La celda de San Juan tenía unos tres metros de largo por dos de ancho. La única ventana era tan pequeña y estaba tan alta, que el santo, para leer e1 oficio, tenía que ponerse de pie sobre un banquillo. Por orden de Jerónimo Tostado, vicario general de los carmelitas de España y consultor de la Inquisición, se le golpeó tan brutalmente, que conservó las cicatrices hasta la muerte. Lo que sufrió entonces San Juan coincide exactamente con las penas que describe Santa Teresa en la «Sexta Morada»: insultos, calumnias, dolores físicos, angustia espiritual y tentaciones de ceder. Más tarde dijo: «No os extrañe que ame yo mucho el sufrimiento. Dios me dio una idea de su gran valor cuando estuve preso en Toledo».

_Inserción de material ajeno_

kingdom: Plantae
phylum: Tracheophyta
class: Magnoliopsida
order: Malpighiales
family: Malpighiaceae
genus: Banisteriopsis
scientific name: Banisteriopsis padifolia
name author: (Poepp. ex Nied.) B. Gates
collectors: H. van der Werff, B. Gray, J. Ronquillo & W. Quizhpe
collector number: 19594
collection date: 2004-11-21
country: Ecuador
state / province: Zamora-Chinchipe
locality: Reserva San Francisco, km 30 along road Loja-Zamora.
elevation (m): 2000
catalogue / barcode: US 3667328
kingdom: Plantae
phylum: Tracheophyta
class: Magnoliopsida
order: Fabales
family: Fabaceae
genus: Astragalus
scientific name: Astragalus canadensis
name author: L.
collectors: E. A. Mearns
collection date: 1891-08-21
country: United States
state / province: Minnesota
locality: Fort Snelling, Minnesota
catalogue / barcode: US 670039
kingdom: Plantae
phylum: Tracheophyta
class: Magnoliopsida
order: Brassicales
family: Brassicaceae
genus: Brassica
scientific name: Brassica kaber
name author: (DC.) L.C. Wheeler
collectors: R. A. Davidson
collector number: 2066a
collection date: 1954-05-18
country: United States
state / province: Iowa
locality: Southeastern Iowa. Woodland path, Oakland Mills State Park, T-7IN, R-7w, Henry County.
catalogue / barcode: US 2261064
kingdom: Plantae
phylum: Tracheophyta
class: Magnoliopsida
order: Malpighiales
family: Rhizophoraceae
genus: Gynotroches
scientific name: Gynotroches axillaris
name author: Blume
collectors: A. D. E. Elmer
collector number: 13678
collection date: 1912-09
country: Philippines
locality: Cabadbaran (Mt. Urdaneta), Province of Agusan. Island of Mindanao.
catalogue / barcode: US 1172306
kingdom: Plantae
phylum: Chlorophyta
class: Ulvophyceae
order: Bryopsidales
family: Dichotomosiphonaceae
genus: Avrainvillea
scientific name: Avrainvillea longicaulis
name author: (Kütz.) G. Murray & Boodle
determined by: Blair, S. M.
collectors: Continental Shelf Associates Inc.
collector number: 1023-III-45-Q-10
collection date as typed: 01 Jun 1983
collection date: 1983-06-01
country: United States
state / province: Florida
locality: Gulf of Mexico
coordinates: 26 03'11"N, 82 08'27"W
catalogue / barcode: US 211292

Los primeros poemas de San Juan que son como una voz que clama en el desierto, reflejan su estado de ánimo:

En dónde te escondiste,

Amado, y me dejaste con gemido.

Como el ciervo huiste,
habiéndome herido;
salí tras ti clamando, y eras ido.

El prior Maldonado penetró la víspera de la Asunción en aquella celda que despedía un olor pestilente bajo el tórrido calor del verano y dio un puntapié al santo, que se hallaba recostado, para anunciarle su visita. San Juan le pidió perdón, pues la debilidad le había impedido levantarse en cuanto lo vio entrar. «Parecíais absorto. ¿En qué pensabais?», le dijo Maldonado.

«Pensaba yo en que mañana es fiesta de Nuestra Señora y sería una gran felicidad poder celebrar la misa», replicó Juan.

«No lo haréis mientras yo sea superior», repuso Maldonado.

En la noche del día de la Asunción, la Santísima Virgen se apareció a su afligido siervo, y le dijo: «Sé paciente, hijo mío; pronto terminará esta Prueba.»

Algunos días más tarde se le apareció de nuevo y le mostró, en visión, una ventana que daba sobre el Tajo: «Por ahí saldrás y yo te ayudaré.» En efecto, a los nueve meses de prisión, se concedió al santo la gracia de hacer unos minutos de ejercicio. Juan recorrió el edificio en busca de la ventana que había visto. En cuanto la hubo reconocido, volvió a su celda. Para entonces ya había comenzado a aflojar las bisagras de la puerta. Esa misma noche consiguió abrir la puerta y se descolgó por una cuerda que había fabricado con sábanas y vestidos. Los dos frailes que dormían cerca de la ventana no le vieron. Como la cuerda era demasiado corta, San Juan tuvo que dejarse caer a lo largo de la muralla hasta la orilla del río, aunque felizmente no se hizo daño. Inmediatamente, siguió a un perro que se metió en un patio. En esa forma consiguió escapar. Dadas las circunstancias, su fuga fue un milagro.